The Judge recognised that his comments were not the subject of legal argument before him (as permission had been refused) and also that they seemed to go against the binding decision of the Court of Appeal in Derrin. Nevertheless, he felt sufficiently troubled to comment that:
- especially when a public hearing is sought by the taxpayer, it is at least arguable that HMRC’s concerns as to taxpayer confidentiality are not sufficient to justify a private hearing;
- the fact that representations may usually be made from the taxpayer undermines any argument that the taxpayer’s attendance at a hearing would risk letting the ‘cat out of the bag’;
- the case law on Tribunal procedure more widely (where there are confidential matters to be raised) has been updated since the seminal tax cases concerning the legislation that preceded the Schedule 36 provisions; and
- shutting out the taxpayer altogether is arguably at odds with the Tribunal’s own statutory duty to act fairly.
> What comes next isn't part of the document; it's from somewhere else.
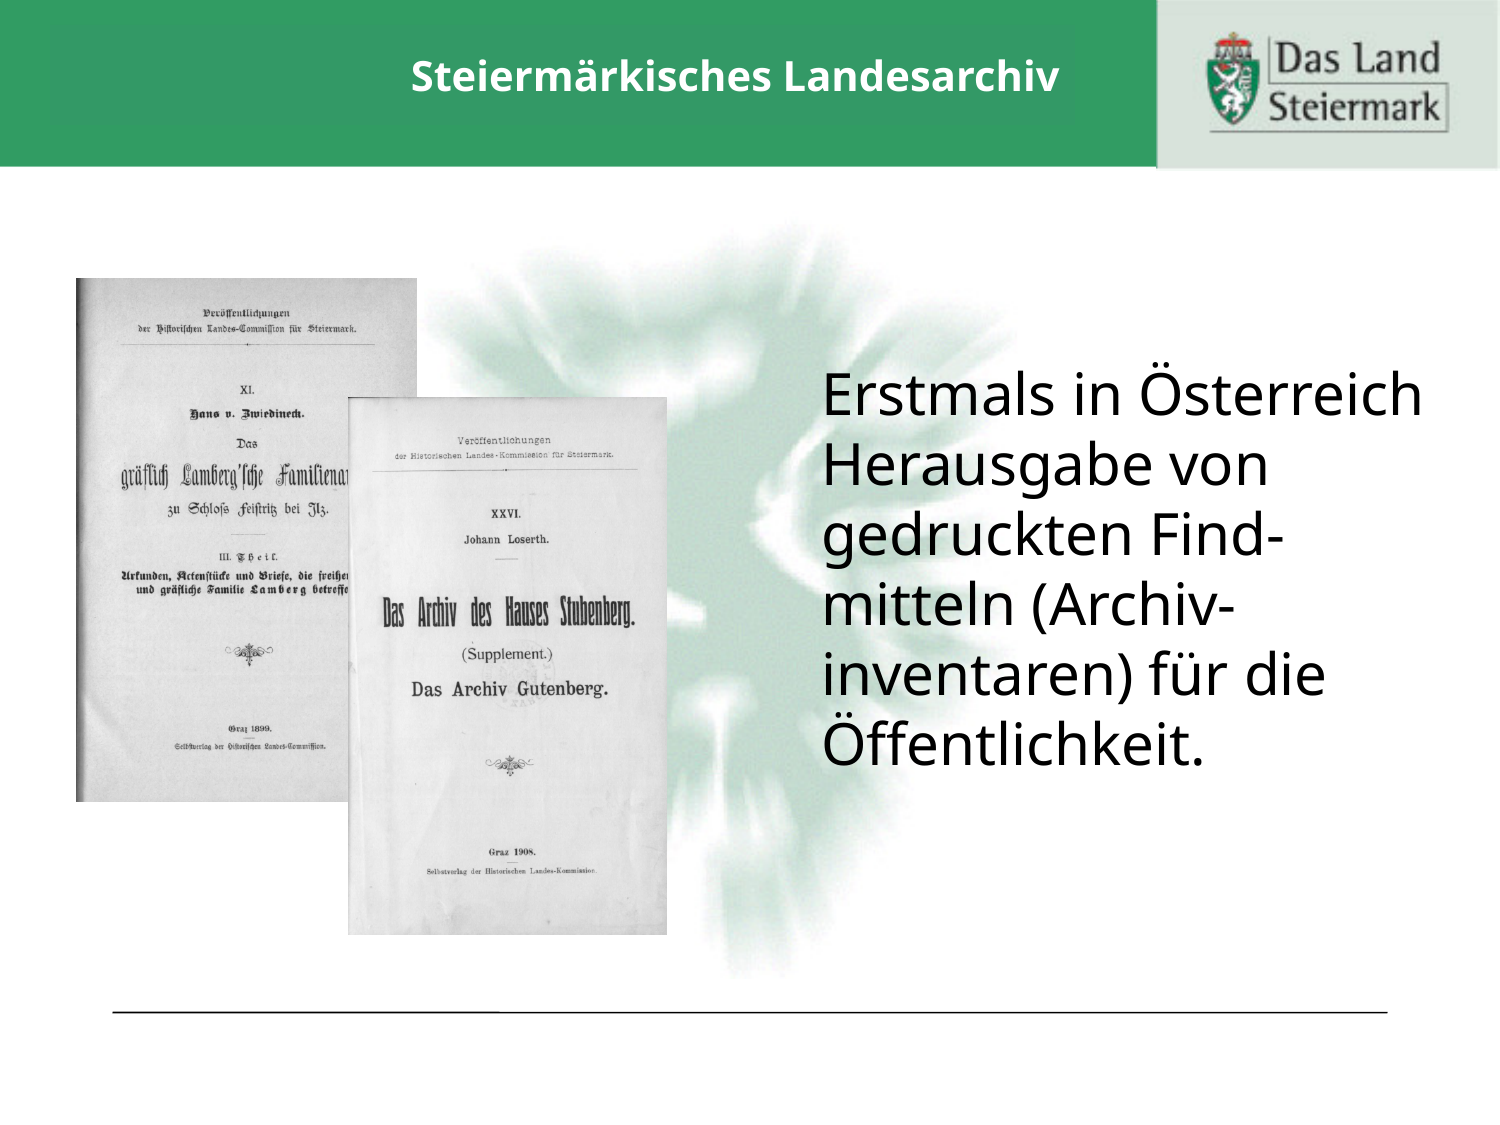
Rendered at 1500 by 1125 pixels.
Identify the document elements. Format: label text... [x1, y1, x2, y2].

It is not clear whether HMRC or the Tribunal will unilaterally or together seek to reconsider their approach to such cases in the light of the Judge’s comments or whether they will consider themselves bound by their current procedures as endorsed in Derrin. If the latter, it is to be hoped that a dissatisfied taxpayer (emboldened by the Judge’s concerns) would pursue a judicial review claim and that permission would eventually be given.
What to do next
Given the potential appeal, any action taken now will be of a provisional nature only. Nevertheless, any overseas taxpayer with a Schedule 36 notice (whether issued with or without the Tribunal’s prior consent) should carefully consider the Jimenez decision as that would suggest that the notice was unlawfully issued. Arguably, the unlawfulness of the notice could itself be a basis for an appeal against a subsequent penalty for non-compliance although the precise relationship between unlawful notices and subsequent enforcement action is the subject of considerable litigation at the moment (particularly in the context of Accelerated Payment Notices, but also in the context of Schedule 36 itself – see, for example, PML Accounting Ltd v HMRC  UKFTT 440 (TC) (as discussed in my December 2015 article, which then experienced an interesting twist in 2017). A safer approach would be to challenge the Schedule 36 notice itself, either by appeal (if that option is available) or by way of judicial review. To keep costs down, it might be possible for such proceedings to be stayed pending the outcome of the Jimenez proceedings. But I would strongly discourage any taxpayer from missing the strict JR and appeal time limits: a claim or appeal should ordinarily be commenced within the strict statutory time constraints and then subject to an application for a stay.
Similarly, irrespective of the location of the taxpayer, one should note the concerns expressed by Mr Justice Charles regarding the process by which the Tribunal considers prospective Schedule 36 notices. As commented above, this process is worthy of a further examination by the Courts. Consequently a taxpayer wanting to attend such a hearing should not necessarily be content with the response that open hearings are not permissible.